The hospital had also telephoned, to report that Mrs Ferrelyn had checked out as absolutely fine, but they would keep her with them overnight, and repeat the tests in the morning just to make sure. All being well she would be discharged tomorrow.

Robert was going back to London that evening, but Hilary would remain at Levels House for another day or so. And this afternoon, she was going to take up Madeleine's suggestion that she explore the attic.

As she switched on the light and surveyed the attic, she was dimly aware of sounds from downstairs. Robert was staying to have supper with her before setting off—he said the roads might be less congested late at night—and they were going to have the remains of the chicken casserole. It was nice to know he was in the house and even nicer to think of sitting over a meal with him later on. Hilary smiled at this prospect.

But for the moment, the past was folding itself round her—a very particular fragment of the past: 1914, with the world on the brink of the war that was to end all wars—that ‘frozen instant before the cataclysm'. Had the Tarleton's ghost legend started then?
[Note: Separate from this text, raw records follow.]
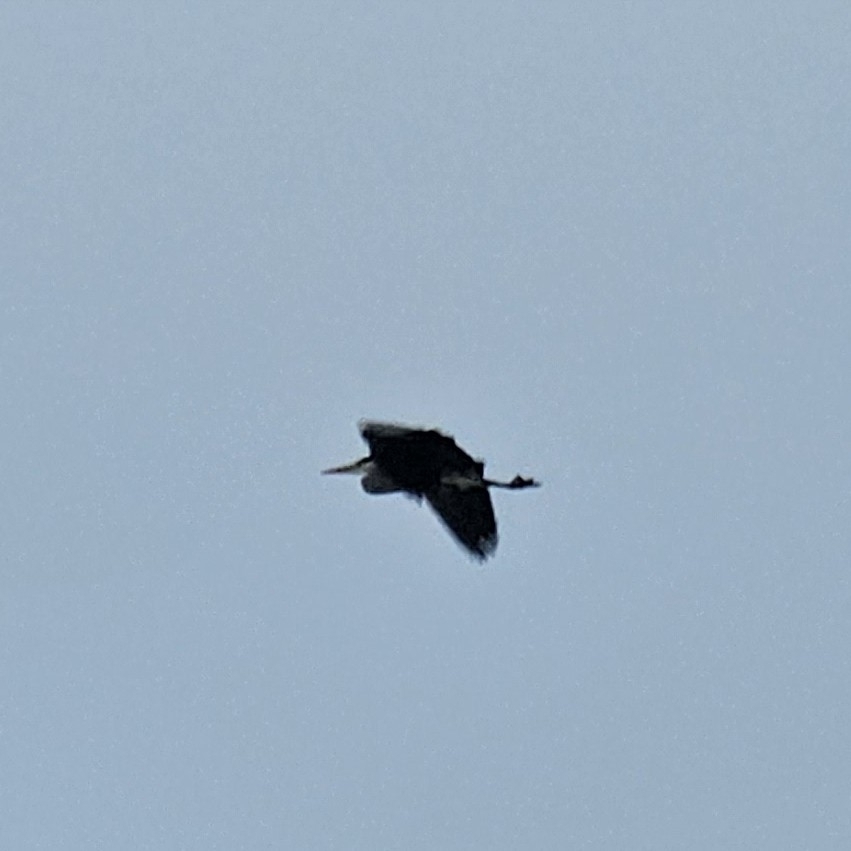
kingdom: Animalia
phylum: Chordata
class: Aves
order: Pelecaniformes
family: Ardeidae
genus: Ardea
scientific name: Ardea cinerea
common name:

It seemed to be grounded in 1914, and 1914 was when the theatre had closed. Might the ghost be something to do with the Great War? Because whoever you were, Mister Ghost, said Hilary to herself, you do seem to originally hail from then. ‘And what did you do in the war, Daddy?' ‘Oh, I was mutilated by mustard bombs in the trenches, so I wrapped up my face and took to prowling up and down an old alleyway by a deserted music hall, frightening the locals and setting up a really good ghost story by way of cover…' Was the solution to the ghost as simple—as tragic—as that?

She discovered the box with the old records which Shona must have found last night. There were six of them in all; the dates were mostly the early 1900s and the names on the labels were names that had become woven into the fabric of music-hall history. Marie Lloyd, Dan Leno, Charles Coburn… All curios in their way, and from the look of it all original recordings. They might sell for a good deal of money; Hilary would make sure to tell Madeleine about that.

And there it was, the record Shona had played last night. It looked as if she had removed it from the old gramophone and returned it to its box. Destroying the evidence? Hilary suddenly wondered how mad Shona had really been last night.

The label on the record was badly faded, but it was readable. ‘The Ghost Walks. Chance & Douglas © 1914. Lyrics by Toby Chance, music by Frank Douglas.'

Under that, in smaller lettering, were the words, ‘Sung by Toby Chance. Recorded 1914, London.'

Hilary sat back on her heels, staring at the record. This was something Toby had written over ninety years ago—something Madeleine's father had set to music and that had been captured inside this thin circle of black vinyl. The song Caley Merrick knew about, perhaps because the music had been in the box of memories handed down to him, or perhaps because he had sought it out for himself. Whichever it was, it was the song he had sung to himself when he walked through the theatre.

Hilary had never heard of ‘The Ghost Walks', but that did not matter; Toby and Frank Douglas had probably written a great many songs that had not survived. She turned the disc over and saw that ‘All Because of Too Much Tipsy Cake' was on the other side. Hilary smiled, because this was like meeting an old friend.